CoralCDN Lesson: Fixing overlooked assumptions in DHTs

So let’s start with the first of seven lessons from CoralCDN’s deployment:

  • How all published distributed hash table (DHT) algorithms are susceptible to race conditions and routing errors for non-transitive network connectivity, and what can be done to mitigate these problems.

Some challenges with deploying DHTs

slashdot-data

CoralCDN’s primary goal was to enable websites to survive spikes in traffic.  We can see examples of such so-called flash crowds through CoralCDN: The figure on the left shows a spike to Coralized slashdot.org URLs that occurred in mid-2005.  Requests grew from nothing to 50/s within the first five minutes, peaking to about 250/s within the first hour.  We also see what occurs after a story leaves Slashdot’s front page:  traffic plummeted to zero within a few minutes.

Now, if traffic arrives rather unexpectedly and suddenly, we should ask whether Coral’s DHT indexing architecture provides the property that if content is cached (or is in the process of being downloaded) anywhere in the network, other CoralCDN proxies can effectively find this content.

coral-lookupThis next figure demonstrates the results of a more controlled experiment we performed during an initial deployment of the CoralCDN network (i.e., before it started handling public traffic).  Twelve files were hosted on an Apache server behind a home DSL line, while 166 geographically-distributed proxies on PlanetLab began mostly simultaneously requesting the files.  The graph shows the number of files in the experiment that were served by inter-proxy transfers between each level of Coral’s hierarchy: most requests (the solid red top line) were handled via localized transfers, and decreasingly fewer by more distant transfers. A total of 14 requests were served by the origin server (the dashed purple line).  Thus, while demonstrating the efficacy of Coral’s lookup algorithms, origin servers can—and do, in real deployments—see multiple requests for the same file.

One obvious source of multiple requests can arise when information is “lost” from the DHT; i.e., when nodes storing DHT entries fail.   After all, Coral is designed to store soft-state pointers, as opposed to the hard-state of some DHTs that use active replication (e.g., CFS, OpenDHT, etc.).  Or transient failures may arise when packet loss or delays between nodes is sufficiently high.

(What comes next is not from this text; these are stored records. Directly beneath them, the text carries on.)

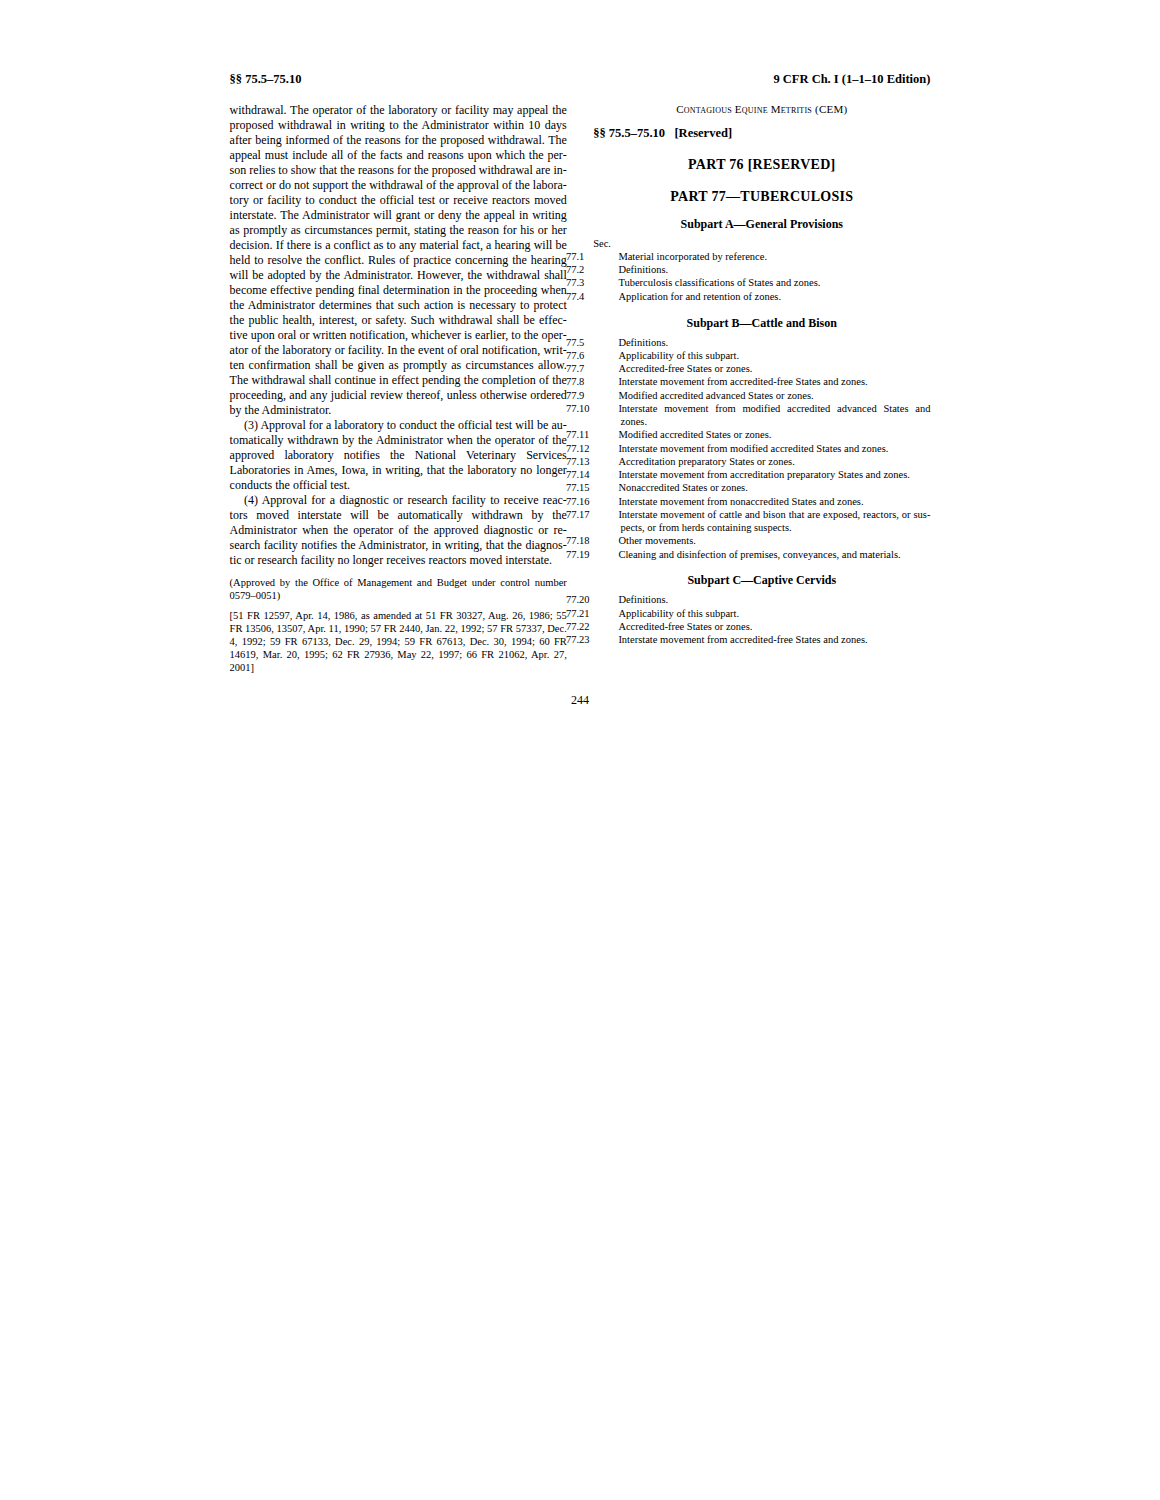§§ 75.5–75.10 9 CFR Ch. I (1–1–10 Edition)
withdrawal. The operator of the laboratory or facility may appeal the proposed withdrawal in writing to the Administrator within 10 days after being informed of the reasons for the proposed withdrawal. The appeal must include all of the facts and reasons upon which the person relies to show that the reasons for the proposed withdrawal are incorrect or do not support the withdrawal of the approval of the laboratory or facility to conduct the official test or receive reactors moved interstate. The Administrator will grant or deny the appeal in writing as promptly as circumstances permit, stating the reason for his or her decision. If there is a conflict as to any material fact, a hearing will be held to resolve the conflict. Rules of practice concerning the hearing will be adopted by the Administrator. However, the withdrawal shall become effective pending final determination in the proceeding when the Administrator determines that such action is necessary to protect the public health, interest, or safety. Such withdrawal shall be effective upon oral or written notification, whichever is earlier, to the operator of the laboratory or facility. In the event of oral notification, written confirmation shall be given as promptly as circumstances allow. The withdrawal shall continue in effect pending the completion of the proceeding, and any judicial review thereof, unless otherwise ordered by the Administrator.
(3) Approval for a laboratory to conduct the official test will be automatically withdrawn by the Administrator when the operator of the approved laboratory notifies the National Veterinary Services Laboratories in Ames, Iowa, in writing, that the laboratory no longer conducts the official test.
(4) Approval for a diagnostic or research facility to receive reactors moved interstate will be automatically withdrawn by the Administrator when the operator of the approved diagnostic or research facility notifies the Administrator, in writing, that the diagnostic or research facility no longer receives reactors moved interstate.
(Approved by the Office of Management and Budget under control number 0579–0051)
[51 FR 12597, Apr. 14, 1986, as amended at 51 FR 30327, Aug. 26, 1986; 55 FR 13506, 13507, Apr. 11, 1990; 57 FR 2440, Jan. 22, 1992; 57 FR 57337, Dec. 4, 1992; 59 FR 67133, Dec. 29, 1994; 59 FR 67613, Dec. 30, 1994; 60 FR 14619, Mar. 20, 1995; 62 FR 27936, May 22, 1997; 66 FR 21062, Apr. 27, 2001]
Contagious Equine Metritis (CEM)
§§ 75.5–75.10 [Reserved]
PART 76 [RESERVED]
PART 77—TUBERCULOSIS
Subpart A—General Provisions
Sec.
77.1 Material incorporated by reference.
77.2 Definitions.
77.3 Tuberculosis classifications of States and zones.
77.4 Application for and retention of zones.
Subpart B—Cattle and Bison
77.5 Definitions.
77.6 Applicability of this subpart.
77.7 Accredited-free States or zones.
77.8 Interstate movement from accredited-free States and zones.
77.9 Modified accredited advanced States or zones.
77.10 Interstate movement from modified accredited advanced States and zones.
77.11 Modified accredited States or zones.
77.12 Interstate movement from modified accredited States and zones.
77.13 Accreditation preparatory States or zones.
77.14 Interstate movement from accreditation preparatory States and zones.
77.15 Nonaccredited States or zones.
77.16 Interstate movement from nonaccredited States and zones.
77.17 Interstate movement of cattle and bison that are exposed, reactors, or suspects, or from herds containing suspects.
77.18 Other movements.
77.19 Cleaning and disinfection of premises, conveyances, and materials.
Subpart C—Captive Cervids
77.20 Definitions.
77.21 Applicability of this subpart.
77.22 Accredited-free States or zones.
77.23 Interstate movement from accredited-free States and zones.
244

This post describes two other sources of “failed lookups” to which most DHTs are susceptible: test-and-set-like race conditions and non-transitive connectivity.  I don’t suggest that this is a comprehensive list, but they are important details for DHT designers and implementers to consider.

DHT Race Conditions

CoralCDN’s particular use of its indexing layer may result in redundant fetches to an origin server because a race condition exists in the protocol.

Consider that a key k is not yet inserted into the system, and two nodes are interested in k.  If they concurrently execute their get(), both operations serialize and will fail at the key’s root node.  Both nodes will subsequently optimistically put() their identity after contacting the origin server.  Simply inverting the order of these operations is even worse.  If multiple nodes optimistically perform a put before their gets, they can discover one another and effectively form cycles just waiting for one another (like distributed deadlock), with nobody actually retrieving data.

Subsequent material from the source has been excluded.